Quocirca believes IBM will bring Power into SoftLayer to provide a mixed workload capability, moving away from the more common approach of assuming that scale-out over a pure x86 platform can deal with any workload.
With open application programming interfaces allowing users to access the inner workings of SoftLayer, existing software assets can more easily integrate into the SoftLayer environment. The idea will be to create something that is transparent to the user across the hybrid platform.
Further down the line
So – what will the new, new IBM look like? If it does make a move toward becoming a cloud-first company, with more of its capabilities being surfaced through SoftLayer, its sales force must be reviewed as to what its capabilities are and how many people this requires.
Its GBS team will still be needed, as the moving of existing workloads from on-premise to cloud is not just a simple forklift move in most cases.
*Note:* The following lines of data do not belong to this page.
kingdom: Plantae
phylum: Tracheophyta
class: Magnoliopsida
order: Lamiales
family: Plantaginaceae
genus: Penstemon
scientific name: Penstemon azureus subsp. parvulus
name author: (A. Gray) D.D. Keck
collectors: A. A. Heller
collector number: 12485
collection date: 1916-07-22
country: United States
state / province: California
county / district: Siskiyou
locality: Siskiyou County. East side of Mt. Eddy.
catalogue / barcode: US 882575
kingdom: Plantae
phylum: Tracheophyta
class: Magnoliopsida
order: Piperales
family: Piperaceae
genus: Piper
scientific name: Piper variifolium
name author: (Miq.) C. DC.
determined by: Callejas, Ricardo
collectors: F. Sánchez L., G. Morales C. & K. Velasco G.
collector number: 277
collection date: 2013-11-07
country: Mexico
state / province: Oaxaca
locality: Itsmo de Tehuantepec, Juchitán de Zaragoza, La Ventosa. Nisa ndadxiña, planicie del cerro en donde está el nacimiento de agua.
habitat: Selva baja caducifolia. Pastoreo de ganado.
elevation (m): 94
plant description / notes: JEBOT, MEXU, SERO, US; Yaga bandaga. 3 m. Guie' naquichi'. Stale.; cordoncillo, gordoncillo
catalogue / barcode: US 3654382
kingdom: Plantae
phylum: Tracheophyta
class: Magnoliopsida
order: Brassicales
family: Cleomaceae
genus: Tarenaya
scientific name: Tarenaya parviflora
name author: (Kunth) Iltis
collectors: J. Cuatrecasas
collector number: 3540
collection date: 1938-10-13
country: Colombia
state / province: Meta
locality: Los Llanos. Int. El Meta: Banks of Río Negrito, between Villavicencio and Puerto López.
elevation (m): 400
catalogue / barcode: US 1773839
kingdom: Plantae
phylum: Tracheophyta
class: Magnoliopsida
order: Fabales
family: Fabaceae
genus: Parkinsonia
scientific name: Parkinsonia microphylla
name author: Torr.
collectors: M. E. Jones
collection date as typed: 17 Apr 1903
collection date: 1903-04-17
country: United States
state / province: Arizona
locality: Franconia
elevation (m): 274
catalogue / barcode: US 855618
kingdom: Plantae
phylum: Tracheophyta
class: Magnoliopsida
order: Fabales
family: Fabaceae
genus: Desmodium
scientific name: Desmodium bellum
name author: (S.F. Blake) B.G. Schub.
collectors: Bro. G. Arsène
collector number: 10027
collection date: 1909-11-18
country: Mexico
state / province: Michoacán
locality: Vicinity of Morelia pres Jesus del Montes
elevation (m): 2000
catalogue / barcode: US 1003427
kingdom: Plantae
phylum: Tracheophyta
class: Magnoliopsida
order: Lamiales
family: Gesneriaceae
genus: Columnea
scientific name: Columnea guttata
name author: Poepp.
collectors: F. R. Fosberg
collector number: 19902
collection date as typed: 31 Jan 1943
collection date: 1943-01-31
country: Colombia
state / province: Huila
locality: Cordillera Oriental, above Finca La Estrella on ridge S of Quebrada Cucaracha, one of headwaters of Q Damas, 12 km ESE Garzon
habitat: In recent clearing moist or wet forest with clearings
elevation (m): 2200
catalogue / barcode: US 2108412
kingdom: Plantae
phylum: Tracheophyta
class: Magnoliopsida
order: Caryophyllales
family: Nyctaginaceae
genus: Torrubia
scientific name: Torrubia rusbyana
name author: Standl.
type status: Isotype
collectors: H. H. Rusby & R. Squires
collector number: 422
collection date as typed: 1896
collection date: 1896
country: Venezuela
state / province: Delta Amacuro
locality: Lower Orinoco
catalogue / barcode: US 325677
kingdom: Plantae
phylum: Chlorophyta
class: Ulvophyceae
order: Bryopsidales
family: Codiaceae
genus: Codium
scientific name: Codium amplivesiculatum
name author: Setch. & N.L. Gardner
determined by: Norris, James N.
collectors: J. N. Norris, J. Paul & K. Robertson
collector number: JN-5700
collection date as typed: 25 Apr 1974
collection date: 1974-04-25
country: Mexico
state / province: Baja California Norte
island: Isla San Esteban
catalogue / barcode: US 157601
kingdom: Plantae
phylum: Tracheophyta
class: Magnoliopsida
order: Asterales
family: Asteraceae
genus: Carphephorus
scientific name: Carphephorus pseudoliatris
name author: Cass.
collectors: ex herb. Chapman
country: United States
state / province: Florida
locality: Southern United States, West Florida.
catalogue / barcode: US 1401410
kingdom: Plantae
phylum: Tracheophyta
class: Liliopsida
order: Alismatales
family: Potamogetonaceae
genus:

It requires work to identify if the current approach is the best one and, if not, what changes will be needed to make the workload cloud-friendly.
Hardware innovation may well move to areas that are less visible to IBM’s clients. SoftLayer is still a hardware-dependent approach, but that physical hardware is under the complete control of IBM, so it can build its systems to meet its own needs for a highly virtualised, massively shared environment.
Software therefore becomes far more important – still, don’t expect IBM to become an enterprise resource planning or customer relationship management supplier, but do expect it to offer software-as-a-service capabilities in these spaces, with its own offerings acting as glue.
Is Rometty positioning IBM well for the future? Quocirca believes so. Whereas Gerstner saved a failing company, Rometty’s job is to reinvigorate one that was beginning to show signs of plateauing.
The devil is always in the detail, but IBM is still a force to be reckoned with and SoftLayer is its crown jewel. However, IBM has to make use of the rest of its gems, hidden across its estate, to ensure that it is still as valid in 10 years’ time as it has been over the past 10 years.